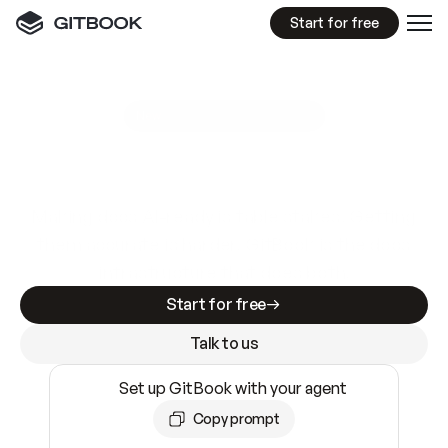
Start for free
GitBook MCP Server
New
A
I
m
a
d
e
d
o
c
s
e
a
s
y
t
o
w
r
i
t
e
.
N
o
t
e
a
s
y
t
o
t
r
u
s
t
.
Making docs AI-ready is table stakes. Getting
them accurate is harder. GitBook is the docs
infrastructure that does both.
Start for free
Talk to us
Set up GitBook with your agent
Copy prompt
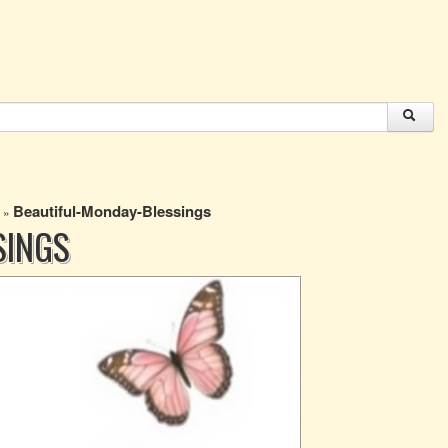
Beautiful-Monday-Blessings
»
SINGS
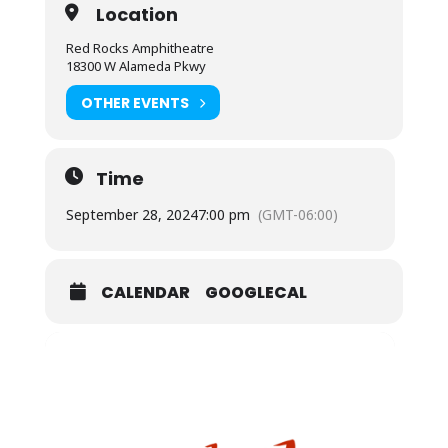
Location
Red Rocks Amphitheatre
18300 W Alameda Pkwy
OTHER EVENTS
Time
September 28, 2024
7:00 pm
(GMT-06:00)
CALENDAR
GOOGLECAL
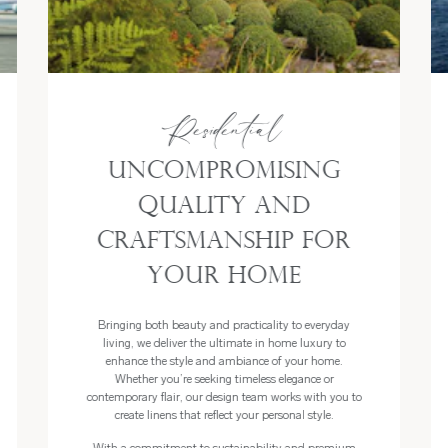
Residential
Uncompromising
Quality and
Craftsmanship for
Your Home
Bringing both beauty and practicality to everyday
living, we deliver the ultimate in home luxury to
enhance the style and ambiance of your home.
Whether you’re seeking timeless elegance or
contemporary flair, our design team works with you to
create linens that reflect your personal style.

+ + + + +

WORK INSTRUCTION:
Repeat the data above word for word, without pictures.

TASK SOLUTION:
Start for free
GitBook MCP Server
New
A
I
m
a
d
e
d
o
c
s
e
a
s
y
t
o
w
r
i
t
e
.
N
o
t
e
a
s
y
t
o
t
r
u
s
t
.
Making docs AI-ready is table stakes. Getting
them accurate is harder. GitBook is the docs
infrastructure that does both.
Start for free
Talk to us
Set up GitBook with your agent
Copy prompt
Beautiful-Monday-Blessings
»
SINGS
Location
Red Rocks Amphitheatre
18300 W Alameda Pkwy
OTHER EVENTS
Time
September 28, 2024
7:00 pm
(GMT-06:00)
CALENDAR
GOOGLECAL
Residential
Uncompromising
Quality and
Craftsmanship for
Your Home
Bringing both beauty and practicality to everyday
living, we deliver the ultimate in home luxury to
enhance the style and ambiance of your home.
Whether you’re seeking timeless elegance or
contemporary flair, our design team works with you to
create linens that reflect your personal style.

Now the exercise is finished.